The protesters spoke out against the regime’s human rights violations, including murdering dissidents and suppressing women, rights activists and religious minorities. They criticised the Swedish government for allowing Javad Zarif to enter Sweden and demanded his immediate expulsion. They sought to amplify the voices of protesters in Iran who are largely ignored by the world’s media.
The protesters chanted:
- “Zarif, get lost!”
- “Zarif is a murderer and enemy of all Iranians”
- “Zarif is a murderer, talks with him are unacceptable”
- “Zarif is a charlatan and enemy of the people of Iran”
- “Zarif is a terrorist murderer”
However, the protesters were subjected to violence by the Swedish Police, with 50 protesters beaten up and arrested, including women’s rights activists, former political prisoners, and families of victims of the 1988 massacre. Frankly, this is all too similar to the suppression of protesters in Iran.
Juxtaposed with Sweden welcoming the murderous Zarif as a guest, this is all the more appalling.
In an interview with the state-run Iranian Press TV on Wednesday, Zarif threatened the protesters with murders, saying that if they were caught by the regime’s agents “they would not stay alive for a minute.”
These protests still scared Zarif enough to pull out of a joint press conference with Swedish Foreign Minister, Margot Wallström.
Wallström was then left to justify her meeting with Zarif, who was sanctioned by the US Treasury Department last month for being “just as complicit in the regime’s outlaw behaviour as the rest of [Supreme Leader Ali] Khamenei’s mafia”.
She condemned the regime for its record of human rights abuses and insisted that the regime must comply with all its nuclear deal obligations and release the British-flagged oil tanker, Stena Impero.
But don’t Zarif’s threats indicate how the regime treats its prisoners, without any indication of a behaviour change to come? He emboldens the regime to take part in terrorism, murder and warmongering, in complete antithesis to the wishes of the Iranian people.

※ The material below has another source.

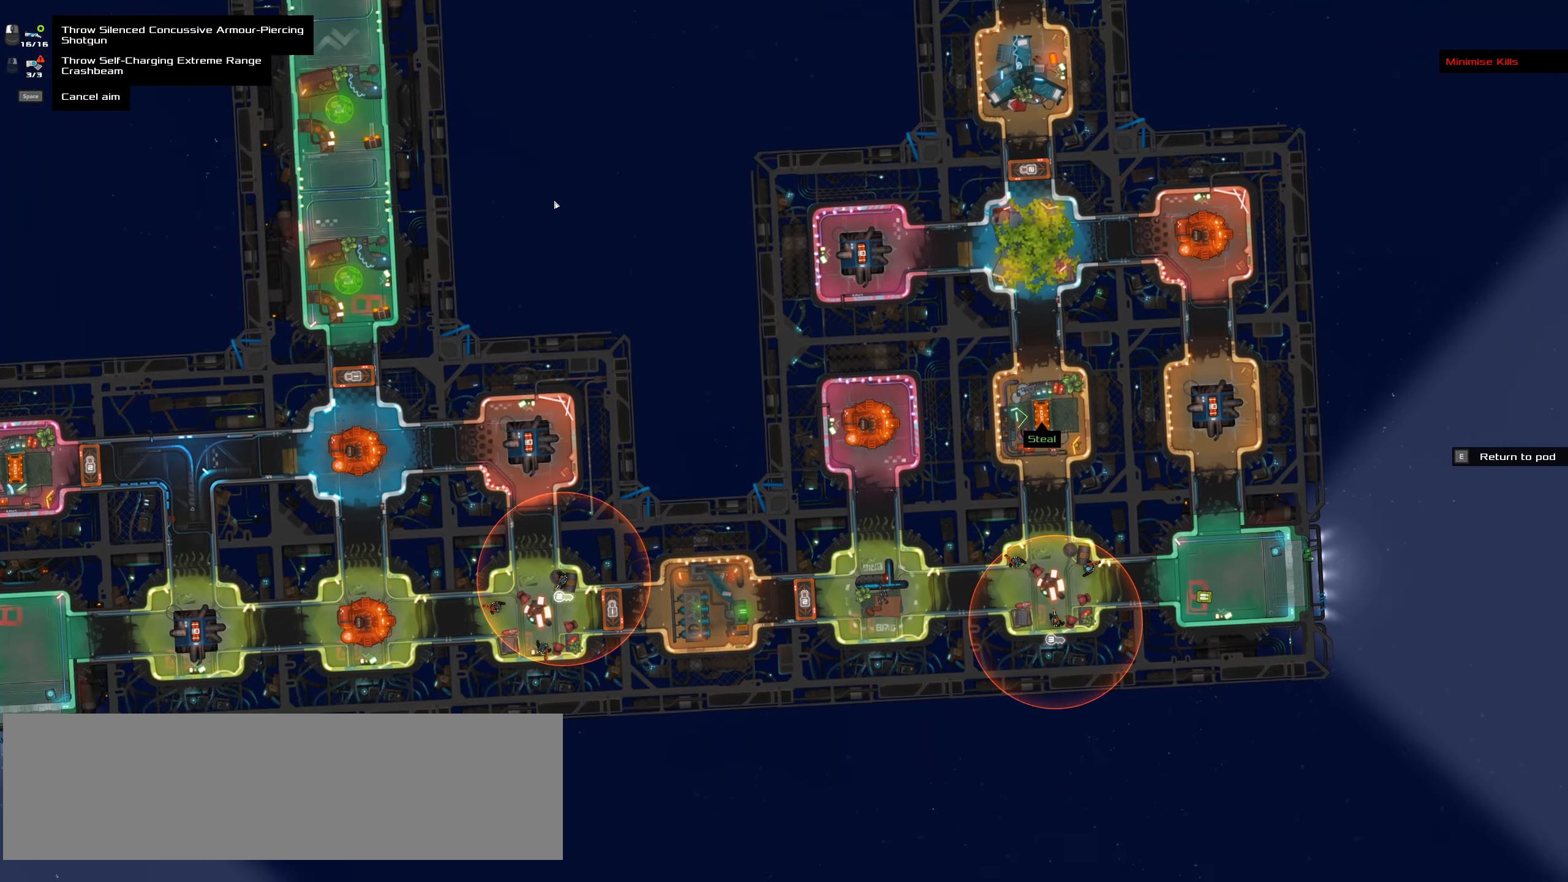
{"keys": ["shift_l"], "mouse": [], "events": [[183, "mouse_wheel", "down"], [233, "mouse_wheel", "up"], [466, "mouse_wheel", "down"], [483, "mouse_wheel", "up"]]}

Speaking at the Free Iran conference in July, Kenneth Lewis, a Swedish jurist and former member of parliament, said: “Our Foreign Minister last year visited Tehran. A foreign minister, a woman who represents a feminist foreign policy, goes to Iran to sell trucks and construction equipment and even puts on a chador… A country like Sweden who claims that they are defending human rights is more interested in selling their trucks and don’t care really about human rights when it comes down to the final analysis.”